His mind is so nimble and his thoughts so extravagant, that your own break away from their usual grooves, and surprise you by their activity. You feel pleased at your own inventiveness and originality, when you are really like the wren when it took a lift on the eagle's shoulder. Old Peterson, you remember, used to have a similar effect upon you in the Linlithgow days.
In the middle of dinner he plunged off, and came back with a round bag about the size of a pomegranate in his hand.
"What d'ye think this is, Munro? Eh?"
"I have no idea."
"Our day's take. Eh, Hetty?" He undid a string, and in an instant a pile of gold and silver rattled down upon the cloth, the coins whirling and clinking among the dishes. One rolled off the table and was retrieved by the maid from some distant corner.
"What is it, Mary? A half sovereign? Put it in your pocket. What did the lot come to, Hetty?"
"Thirty-one pound eight."
"You see, Munro! One day's work." He plunged his hand into his trouser pocket and brought out a pile of sovereigns, which he balanced in his palm. "Look at that, laddie. Rather different from my Avonmouth form, eh? What?"

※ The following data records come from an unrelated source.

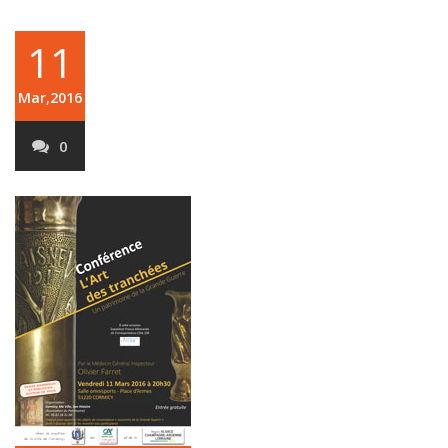
11
Mar,2016
0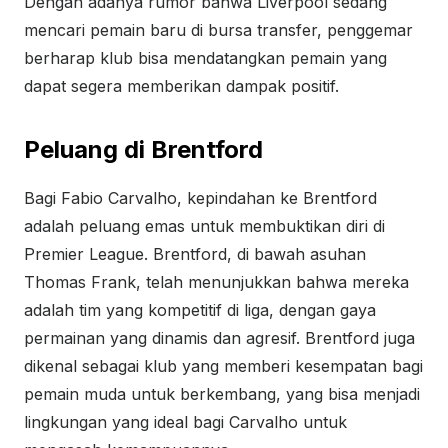
Dengan adanya rumor bahwa Liverpool sedang
mencari pemain baru di bursa transfer, penggemar
berharap klub bisa mendatangkan pemain yang
dapat segera memberikan dampak positif.
Peluang di Brentford
Bagi Fabio Carvalho, kepindahan ke Brentford
adalah peluang emas untuk membuktikan diri di
Premier League. Brentford, di bawah asuhan
Thomas Frank, telah menunjukkan bahwa mereka
adalah tim yang kompetitif di liga, dengan gaya
permainan yang dinamis dan agresif. Brentford juga
dikenal sebagai klub yang memberi kesempatan bagi
pemain muda untuk berkembang, yang bisa menjadi
lingkungan yang ideal bagi Carvalho untuk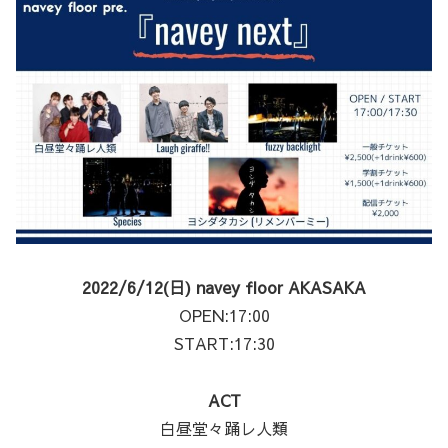
2022/6/12(日) navey floor AKASAKA
OPEN:17:00
START:17:30
ACT
白昼堂々踊レ人類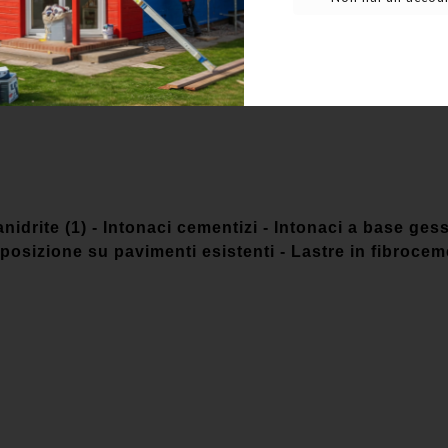
nidrite (1) - Intonaci cementizi - Intonaci a base gesso
osizione su pavimenti esistenti - Lastre in fibrocem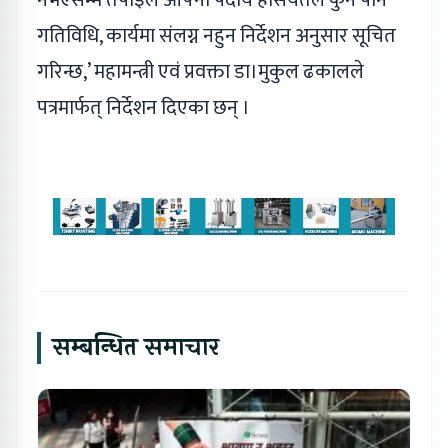
गतिविधि, कार्यमा संलग्न नहुन निर्देशन अनुसार सूचित
गरिन्छ,’ महामन्त्री एवं प्रवक्ता डा।मुकुल ढकालले
पत्रमार्फत् निर्देशन दिएका छन् ।
सम्बन्धित समाचार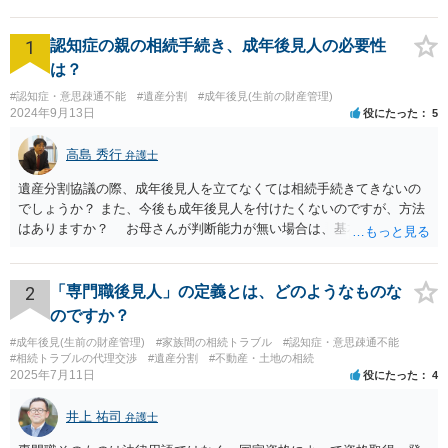
1
認知症の親の相続手続き、成年後見人の必要性
は？
#認知症・意思疎通不能
#遺産分割
#成年後見(生前の財産管理)
2024年9月13日
役にたった
5
高島 秀行
弁護士
遺産分割協議の際、成年後見人を立てなくては相続手続きてきないの
でしょうか？ また、今後も成年後見人を付けたくないのですが、方法
はありますか？ お母さんが判断能力が無い場合は、基本的に成年後
見人をつけるほかありません。 遺産分割審判や遺産分割調停を申し
立て、お母さんに特別代理人をつけるという方法も考えられますが、
遺産分割だけでなく、その後の取得した遺産の管理もありますので
2
「専門職後見人」の定義とは、どのようなものな
遺産分割審判や遺産分割調停を申し立て、お母さんに特別代理人をつ
のですか？
けるということでは解決できなさそうなので 後見人をつけるよう求め
#成年後見(生前の財産管理)
#家族間の相続トラブル
#認知症・意思疎通不能
られると思います。 弁護士に面談で相談された方がよいと思いま
#相続トラブルの代理交渉
#遺産分割
#不動産・土地の相続
す。
2025年7月11日
役にたった
4
井上 祐司
弁護士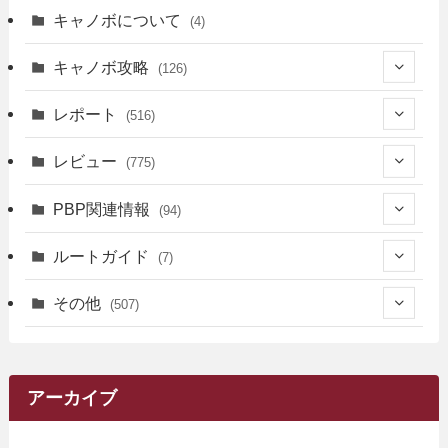
キャノボについて
(4)
キャノボ攻略
(126)
(39)
レポート
(516)
(12)
(36)
(34)
レビュー
(775)
(17)
(12)
(5)
(371)
(7)
(161)
PBP関連情報
(94)
(3)
(3)
(4)
(14)
(111)
(9)
(258)
(6)
(4)
ルートガイド
(7)
(3)
(13)
(7)
(18)
(49)
(6)
(6)
(101)
(3)
(47)
(29)
(1)
その他
(507)
(2)
(9)
(16)
(27)
(11)
(4)
(8)
(8)
(20)
(34)
(2)
(31)
(5)
(29)
(1)
(264)
(6)
(62)
(15)
(16)
(4)
(4)
(4)
(26)
(51)
(10)
(1)
(7)
(7)
(14)
(9)
(11)
(3)
(161)
アーカイブ
(1)
(14)
(5)
(10)
(15)
(17)
(6)
(4)
(1)
(2)
(16)
(68)
(1)
(14)
(21)
(7)
(9)
(27)
(2)
(12)
(1)
(18)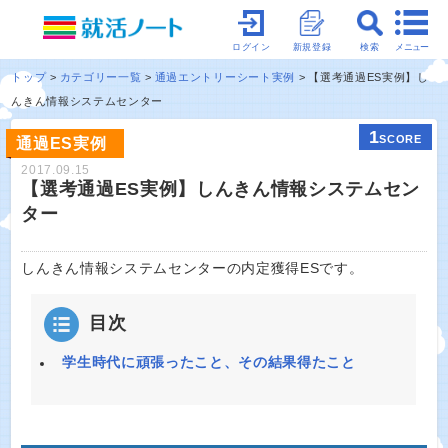
メニュー
ログイン
新規登録
検索
トップ
カテゴリー一覧
通過エントリーシート実例
【選考通過ES実例】し
んきん情報システムセンター
1
SCORE
通過ES実例
2017.09.15
【選考通過ES実例】しんきん情報システムセン
ター
しんきん情報システムセンターの内定獲得ESです。
目次
学生時代に頑張ったこと、その結果得たこと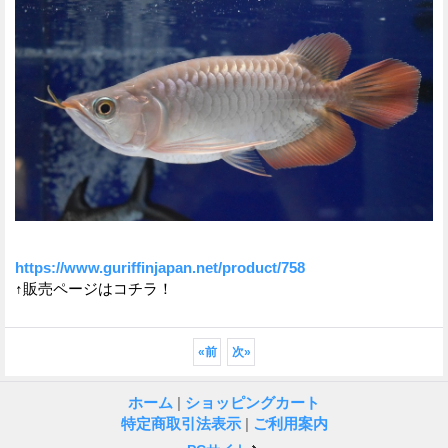
https://www.guriffinjapan.net/product/758
↑販売ページはコチラ！
«
前
次
»
ホーム
|
ショッピングカート
特定商取引法表示
|
ご利用案内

"It will be good news for them," I suggested.
He was scowling at me in an instant with all his old ferocity. You cannot imagine a more savage-looking creature than Cullingworth is when his temper goes wrong. He gets a perfectly fiendish expression in his light blue eyes, and all his hair bristles up like a striking cobra. He isn't a beauty at his best, but at his worst he's really phenomenal. At the first danger signal his wife had ordered the maid from the room.
"What rot you do talk, Munro!" he cried. "Do you suppose I am going to cripple myself for years by letting those debts hang on to me?"
"I understood that you had promised," said I. "Still, of course, it is no business of mine."
"I should hope not," he cried. "A tradesman stands to win or to lose. He allows a margin for bad debts. I would have paid it if I could. I couldn't, and so I wiped the slate clean. No one in his senses would dream of spending all the money that I make in Bradfield upon the tradesmen of Avonmouth."
"Suppose they come down upon you?"
"Well, we'll see about that when they do. Meanwhile I am paying ready money for every mortal thing that comes up the door steps. They think so well of me here that I could have had the whole place furnished like a palace from the drain pipes to the flagstaff, only I determined to take each room in turn when I was ready for it. There's nearly four hundred pounds under this one ceiling."
There came a tap at the door, and in walked a boy in buttons.
"If you please, sir, Mr. Duncan wishes to see you."
"Give my compliments to Mr. Duncan, and tell him he may go to the devil!"
"My dear Jimmy!" cried Mrs. Cullingworth.
"Tell him I am at dinner; and if all the kings in Europe were waiting in the hall with their crowns in their hands I wouldn't cross that door mat to see them."
The boy vanished, but was back in an instant.
"Please, sir, he won't go."
"Won't go! What d'you mean?" Cullingworth sat with his mouth open and his knife and fork sticking up. "What d'you mean, you brat? What are you boggling about?"
"It's his bill, sir," said the frightened boy.
Cullingworth's face grew dusky, and the veins began to swell on his forehead.
"His bill, eh! Look here!" He took his watch out and laid it on the table. "It's two minutes to eight. At eight I'm coming out, and if I find him there I'll strew the street with him. Tell him I'll shred him over the parish. He has two minutes to save his life in, and one of them is nearly gone."
The boy bolted from the room, and in an instant afterwards we heard the bang of the front door, with a clatter of steps down the stairs. Cullingworth lay back in his chair and roared until the tears shone on his eyelashes, while his wife quivered all over with sympathetic merriment.
"I'll drive him mad," Cullingworth sobbed at last. "He's a nervous, chicken-livered kind of man; and when I look at him he turns the colour of putty.